Starting as a film billboard painter, he starred in more than three-hundred films in a career spanned over four decades. Today marks his 91st birth anniversary. A comedian, a legend in his own right, and an era on the screen, the one and only, Rangeela.
Born on 2nd January 1937, Rangeela opened his eyes in a Pashtun Family in Nangarhar Province of Afghanistan. He was very young when his family permanently settled in Peshawar, Pakistan.
Originally named “Mohammad Saeed Khan,” Rangeela is amongst the most iconic cinema figures the country has ever produced. Although he was initially more into bodybuilding and physical fitness, it was his migration to Lahore; the country’s cinematic hub at that time, that accidentally made him the most popular comedian of the country.
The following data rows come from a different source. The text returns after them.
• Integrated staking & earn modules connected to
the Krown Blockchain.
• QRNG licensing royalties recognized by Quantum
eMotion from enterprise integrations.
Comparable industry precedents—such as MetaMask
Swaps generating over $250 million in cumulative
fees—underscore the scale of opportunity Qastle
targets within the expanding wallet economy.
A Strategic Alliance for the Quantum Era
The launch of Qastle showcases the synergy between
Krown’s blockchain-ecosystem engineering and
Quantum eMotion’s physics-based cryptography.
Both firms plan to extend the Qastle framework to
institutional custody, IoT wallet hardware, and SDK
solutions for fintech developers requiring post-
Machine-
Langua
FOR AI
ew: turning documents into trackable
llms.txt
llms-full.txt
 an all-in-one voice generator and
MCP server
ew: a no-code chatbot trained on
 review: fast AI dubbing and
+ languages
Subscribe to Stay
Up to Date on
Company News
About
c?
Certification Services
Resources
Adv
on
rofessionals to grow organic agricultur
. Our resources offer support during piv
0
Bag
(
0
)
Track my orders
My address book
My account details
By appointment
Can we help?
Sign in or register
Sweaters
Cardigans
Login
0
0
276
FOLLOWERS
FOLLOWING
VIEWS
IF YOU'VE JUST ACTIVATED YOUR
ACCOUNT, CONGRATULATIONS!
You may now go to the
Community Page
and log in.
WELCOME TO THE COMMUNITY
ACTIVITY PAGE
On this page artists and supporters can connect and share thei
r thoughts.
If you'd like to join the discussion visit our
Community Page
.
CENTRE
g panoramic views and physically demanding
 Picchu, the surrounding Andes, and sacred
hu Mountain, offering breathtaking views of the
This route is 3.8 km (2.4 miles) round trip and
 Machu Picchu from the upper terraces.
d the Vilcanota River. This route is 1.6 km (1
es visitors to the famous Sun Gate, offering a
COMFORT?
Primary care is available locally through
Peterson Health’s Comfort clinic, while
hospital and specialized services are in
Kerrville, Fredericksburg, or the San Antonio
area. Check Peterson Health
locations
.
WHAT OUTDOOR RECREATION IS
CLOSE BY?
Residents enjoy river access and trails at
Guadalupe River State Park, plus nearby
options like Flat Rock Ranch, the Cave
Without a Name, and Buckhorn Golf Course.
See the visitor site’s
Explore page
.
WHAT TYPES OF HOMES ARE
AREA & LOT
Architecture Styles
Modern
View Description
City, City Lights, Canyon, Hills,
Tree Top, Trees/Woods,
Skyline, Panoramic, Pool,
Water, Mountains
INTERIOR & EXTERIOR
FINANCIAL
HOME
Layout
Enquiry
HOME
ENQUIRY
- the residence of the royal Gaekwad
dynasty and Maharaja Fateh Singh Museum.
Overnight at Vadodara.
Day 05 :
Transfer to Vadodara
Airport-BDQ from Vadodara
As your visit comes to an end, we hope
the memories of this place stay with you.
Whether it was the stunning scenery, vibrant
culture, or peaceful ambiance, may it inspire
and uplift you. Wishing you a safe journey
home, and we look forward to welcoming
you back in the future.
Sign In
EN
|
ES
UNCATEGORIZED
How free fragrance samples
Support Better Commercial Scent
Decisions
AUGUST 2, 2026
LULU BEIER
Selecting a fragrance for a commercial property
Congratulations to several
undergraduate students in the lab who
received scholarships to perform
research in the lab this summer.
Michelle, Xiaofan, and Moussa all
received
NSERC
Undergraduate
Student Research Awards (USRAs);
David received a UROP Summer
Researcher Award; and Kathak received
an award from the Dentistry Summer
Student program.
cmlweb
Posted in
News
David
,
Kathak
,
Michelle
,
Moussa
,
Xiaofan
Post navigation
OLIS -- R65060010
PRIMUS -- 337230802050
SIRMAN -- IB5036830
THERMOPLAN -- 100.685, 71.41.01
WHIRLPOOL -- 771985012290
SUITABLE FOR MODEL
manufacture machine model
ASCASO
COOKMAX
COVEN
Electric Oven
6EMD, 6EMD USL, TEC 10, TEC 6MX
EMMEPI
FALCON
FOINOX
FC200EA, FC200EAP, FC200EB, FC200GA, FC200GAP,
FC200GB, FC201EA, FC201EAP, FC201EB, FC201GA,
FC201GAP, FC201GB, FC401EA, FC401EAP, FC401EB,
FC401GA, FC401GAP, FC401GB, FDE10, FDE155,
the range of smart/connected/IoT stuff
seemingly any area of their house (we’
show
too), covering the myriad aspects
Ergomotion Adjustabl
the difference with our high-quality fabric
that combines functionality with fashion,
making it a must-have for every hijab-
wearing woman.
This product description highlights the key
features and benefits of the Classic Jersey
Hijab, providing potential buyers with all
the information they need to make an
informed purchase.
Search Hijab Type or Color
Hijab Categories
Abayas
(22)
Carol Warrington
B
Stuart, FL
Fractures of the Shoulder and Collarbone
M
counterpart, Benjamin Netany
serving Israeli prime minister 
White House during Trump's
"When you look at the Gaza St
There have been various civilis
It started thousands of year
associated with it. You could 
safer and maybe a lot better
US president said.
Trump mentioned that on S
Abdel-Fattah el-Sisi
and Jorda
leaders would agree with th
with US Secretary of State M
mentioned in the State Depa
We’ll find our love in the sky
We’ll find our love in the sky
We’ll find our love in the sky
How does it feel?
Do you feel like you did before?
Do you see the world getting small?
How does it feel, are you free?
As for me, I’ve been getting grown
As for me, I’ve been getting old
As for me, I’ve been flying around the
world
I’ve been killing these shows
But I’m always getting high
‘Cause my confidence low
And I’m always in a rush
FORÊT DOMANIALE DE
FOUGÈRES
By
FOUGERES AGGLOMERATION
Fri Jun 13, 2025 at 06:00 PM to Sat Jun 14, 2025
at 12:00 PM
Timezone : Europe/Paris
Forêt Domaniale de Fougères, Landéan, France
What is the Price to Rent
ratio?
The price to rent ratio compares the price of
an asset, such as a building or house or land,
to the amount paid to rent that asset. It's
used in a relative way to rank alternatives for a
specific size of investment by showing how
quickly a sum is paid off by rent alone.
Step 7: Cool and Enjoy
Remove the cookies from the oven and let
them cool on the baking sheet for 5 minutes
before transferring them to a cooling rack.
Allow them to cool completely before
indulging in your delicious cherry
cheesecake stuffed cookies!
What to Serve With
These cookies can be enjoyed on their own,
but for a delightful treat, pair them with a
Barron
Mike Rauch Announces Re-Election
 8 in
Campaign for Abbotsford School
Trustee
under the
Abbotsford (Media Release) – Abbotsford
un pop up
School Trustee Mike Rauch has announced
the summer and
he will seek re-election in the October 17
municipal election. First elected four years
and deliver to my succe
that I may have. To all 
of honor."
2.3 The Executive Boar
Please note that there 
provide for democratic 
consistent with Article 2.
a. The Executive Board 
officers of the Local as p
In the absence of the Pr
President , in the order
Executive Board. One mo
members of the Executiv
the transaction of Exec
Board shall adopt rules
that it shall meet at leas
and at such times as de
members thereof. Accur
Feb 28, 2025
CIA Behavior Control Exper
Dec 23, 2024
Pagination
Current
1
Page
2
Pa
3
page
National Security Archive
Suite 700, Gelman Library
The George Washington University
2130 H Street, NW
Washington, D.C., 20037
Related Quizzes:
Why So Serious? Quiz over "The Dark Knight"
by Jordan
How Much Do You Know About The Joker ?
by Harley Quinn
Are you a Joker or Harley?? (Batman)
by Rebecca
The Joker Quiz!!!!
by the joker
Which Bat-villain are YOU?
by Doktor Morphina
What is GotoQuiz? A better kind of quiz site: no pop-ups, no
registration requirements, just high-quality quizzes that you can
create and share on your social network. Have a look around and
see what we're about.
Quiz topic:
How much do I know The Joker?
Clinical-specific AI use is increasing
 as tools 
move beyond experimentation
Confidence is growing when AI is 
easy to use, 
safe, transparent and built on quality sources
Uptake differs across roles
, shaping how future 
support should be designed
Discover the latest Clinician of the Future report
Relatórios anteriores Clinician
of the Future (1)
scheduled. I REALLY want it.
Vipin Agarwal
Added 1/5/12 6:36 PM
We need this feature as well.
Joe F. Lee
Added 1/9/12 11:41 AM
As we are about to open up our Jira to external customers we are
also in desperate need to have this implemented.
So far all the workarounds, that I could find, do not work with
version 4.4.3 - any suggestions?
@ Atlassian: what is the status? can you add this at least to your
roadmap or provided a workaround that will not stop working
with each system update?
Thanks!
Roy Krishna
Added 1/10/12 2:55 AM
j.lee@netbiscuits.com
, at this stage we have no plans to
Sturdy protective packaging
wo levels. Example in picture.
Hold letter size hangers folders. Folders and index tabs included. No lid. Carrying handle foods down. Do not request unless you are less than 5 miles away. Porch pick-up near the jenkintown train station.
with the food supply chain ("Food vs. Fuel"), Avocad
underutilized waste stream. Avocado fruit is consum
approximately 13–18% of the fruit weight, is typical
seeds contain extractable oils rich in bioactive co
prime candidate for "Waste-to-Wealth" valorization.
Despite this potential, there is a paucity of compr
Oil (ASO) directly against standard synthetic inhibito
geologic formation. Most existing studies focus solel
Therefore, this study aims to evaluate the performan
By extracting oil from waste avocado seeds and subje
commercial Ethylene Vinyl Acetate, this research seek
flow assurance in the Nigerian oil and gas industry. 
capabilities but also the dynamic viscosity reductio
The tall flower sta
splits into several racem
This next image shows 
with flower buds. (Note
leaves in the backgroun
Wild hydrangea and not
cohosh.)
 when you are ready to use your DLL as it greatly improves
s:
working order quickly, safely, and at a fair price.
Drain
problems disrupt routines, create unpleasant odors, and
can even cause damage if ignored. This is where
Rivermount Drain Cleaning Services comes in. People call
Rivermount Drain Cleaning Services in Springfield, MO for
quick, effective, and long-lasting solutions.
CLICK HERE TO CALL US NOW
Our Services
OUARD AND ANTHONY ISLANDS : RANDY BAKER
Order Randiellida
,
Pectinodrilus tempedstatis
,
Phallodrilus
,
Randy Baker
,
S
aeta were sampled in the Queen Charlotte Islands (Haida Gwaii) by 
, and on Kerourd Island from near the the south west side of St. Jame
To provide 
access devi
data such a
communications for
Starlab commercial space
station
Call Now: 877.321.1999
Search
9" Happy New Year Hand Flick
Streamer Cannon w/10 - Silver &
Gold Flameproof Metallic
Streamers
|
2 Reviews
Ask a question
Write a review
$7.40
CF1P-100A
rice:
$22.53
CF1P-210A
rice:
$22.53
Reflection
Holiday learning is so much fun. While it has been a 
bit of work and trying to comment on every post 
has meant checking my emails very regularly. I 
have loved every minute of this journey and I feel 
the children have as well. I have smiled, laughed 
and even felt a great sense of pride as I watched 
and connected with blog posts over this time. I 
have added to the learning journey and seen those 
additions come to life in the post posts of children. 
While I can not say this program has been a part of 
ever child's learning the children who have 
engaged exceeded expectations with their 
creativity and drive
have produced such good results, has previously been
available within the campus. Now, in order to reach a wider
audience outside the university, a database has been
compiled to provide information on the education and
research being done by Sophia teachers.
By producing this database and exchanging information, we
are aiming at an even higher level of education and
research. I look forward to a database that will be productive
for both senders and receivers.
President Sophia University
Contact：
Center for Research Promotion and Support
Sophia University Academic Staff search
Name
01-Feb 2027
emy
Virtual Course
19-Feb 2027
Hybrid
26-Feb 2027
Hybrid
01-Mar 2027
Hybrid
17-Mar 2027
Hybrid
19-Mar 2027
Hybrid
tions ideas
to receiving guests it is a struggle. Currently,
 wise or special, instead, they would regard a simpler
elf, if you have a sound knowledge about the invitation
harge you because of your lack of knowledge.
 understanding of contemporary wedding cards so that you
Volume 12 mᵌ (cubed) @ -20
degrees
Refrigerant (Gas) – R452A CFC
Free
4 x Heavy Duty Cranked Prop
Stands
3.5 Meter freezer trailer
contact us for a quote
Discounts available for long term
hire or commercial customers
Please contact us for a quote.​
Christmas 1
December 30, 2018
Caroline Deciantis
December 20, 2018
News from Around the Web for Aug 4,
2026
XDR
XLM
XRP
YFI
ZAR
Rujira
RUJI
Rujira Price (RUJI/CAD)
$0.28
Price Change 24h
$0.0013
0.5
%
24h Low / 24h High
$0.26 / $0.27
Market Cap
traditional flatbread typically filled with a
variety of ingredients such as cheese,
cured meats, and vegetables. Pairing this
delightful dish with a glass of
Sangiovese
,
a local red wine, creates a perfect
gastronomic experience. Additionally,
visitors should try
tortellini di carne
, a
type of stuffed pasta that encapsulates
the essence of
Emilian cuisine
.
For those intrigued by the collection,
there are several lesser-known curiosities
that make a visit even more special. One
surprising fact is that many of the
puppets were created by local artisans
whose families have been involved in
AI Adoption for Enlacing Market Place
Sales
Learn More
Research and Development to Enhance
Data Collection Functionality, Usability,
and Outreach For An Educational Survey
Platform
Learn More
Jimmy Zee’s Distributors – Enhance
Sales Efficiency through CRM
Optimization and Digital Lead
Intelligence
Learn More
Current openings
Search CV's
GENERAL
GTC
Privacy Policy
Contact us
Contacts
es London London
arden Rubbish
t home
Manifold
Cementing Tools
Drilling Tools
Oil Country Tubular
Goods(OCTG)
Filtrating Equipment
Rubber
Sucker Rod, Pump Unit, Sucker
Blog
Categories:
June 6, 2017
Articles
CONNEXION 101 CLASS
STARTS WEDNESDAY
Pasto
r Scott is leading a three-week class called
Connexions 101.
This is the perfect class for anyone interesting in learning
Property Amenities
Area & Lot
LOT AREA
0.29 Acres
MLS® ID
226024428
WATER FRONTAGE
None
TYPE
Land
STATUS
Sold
Most of his fans today mainly remember him for films like Diya Aur Toofan, Dil Aur Duniya, Aurat Raaj, and Insaan Aur Gadha, not many, however, know that it all started off with a small role in a film where he was only to enumerate the names of dishes as a waiter. It was this small role that made him addicted to acting.
The Big Head Over a Short Body
It wasn’t until 1957, however, that he got his big break through a Punjabi film titled, Jatti. Having a peculiar physique that consisted of a large head and a short stature, Rangeela would mostly use his facial expressions to generate laughs.
His slapstick, caricatural brand of postural comedy was the reason why filmmakers would cast Rangeela (along with Munawwar Zarif and Nanha) in their films. Their performances would provide comic relief in their otherwise serious films. The formulae was employed extensively by filmmakers across Lollywood (and even Bollywood) till late 90s.
It was not just comedy though that Rangeela was known for. He made some iconic films that were not only offbeat from the norm but also way ahead of their times. After directing and producing hit films like Diya Aur Toofan and Dil Aur Duniya, he gave some more iconic and thought-provoking films like Aurat Raaj (directed, produced, and acted) and Insaan Aur Gadha (acted).
James Dean of Pakistan
Notable cultural critic and journalist, Nadeem Farooq Paracha, in one of his essays “Who is the James Dean of Pakistan and India” notes Rangeela as the first hero that has shades of Pakistani cinema’s first angry young man, for his film Insaan Aur Gadha (1973) and Aurat Raaj (1979).
Insaan Aur Gadha was noted for having a protagonist that was more of an anti-hero than the usual “Good for everything” heroes the cinema was used to. The film showed a donkey which turns into a man after its prayers are answered by God. However, seeing the plight of humans in various events he wishes to be a donkey again, shortly after.
The iconic scene where Rangeela’s character addresses a gathering of donkey landed the film in hot waters and the Bhutto regime sought a ban on the film as it thought the film satirized ZA Bhutto for his populist rhetoric.
Aurat Raaj, on the other hand, is considered Pakistan’s first feminist film which targeted the country’s male-dominated society. Starring Raani, Waheed Murad and Sultan Rahi, the film shows a neglected wife of an aggressive and narcissist husband, who stands for herself and all the women of her area via a movement.
This dramatically ends up making Rani a political leader and ultimately the prime minister who then procures a special Bomb from abroad which, when exploded, turns all men into women. What follows is a laughter riot and some unapologetic feminist themes that the film explores.
Aurat Raaj couldn’t, however, work on box office because it was way ahead of its time. Later, the film would go on to attain a cult classic status in the ensuing years.
Modern Inspirations from Rangeela’s Work
Rangeela’s work has extensively inspired artists of current era ranging from pop singers to animated films. Fakhir’s hit rendition of “Sub Tu Soniye” was originally created for Rangeela and Nisho Starrer, Kubra Ashiq. The film itself was the Pakistani version of Anthony Quinn’s 1956 Hollywood epic, The Hunchback of Notre Dame.
Pakistan’s biggest animated grosser, The Donkey King, also has themes and dialogues copied from Insaan Aur Gadha. Especially from the scene where Rangeela’s character addresses donkeys in his film.
Similarly, Mahira and Shehryar Munawwar starrer, 7 Din Mohabbat In, has a sequence where a female protagonist uses “Niswani Jhatka” explosion to turn males into females. This seems inspired by the plot of Aurat Raaj.
His song “Ik Husn Ki Devi” was recreated multiple times by modern-day artists often with corporate collaborations.
Winning countless awards and a Pride of Performance in 2005, Rangeela died the same year due to cardiac arrest secondary to the complications of liver failure. He would always be remembered with utmost regard whenever Pakistani cinema would come under discussion. May his soul rest in peace.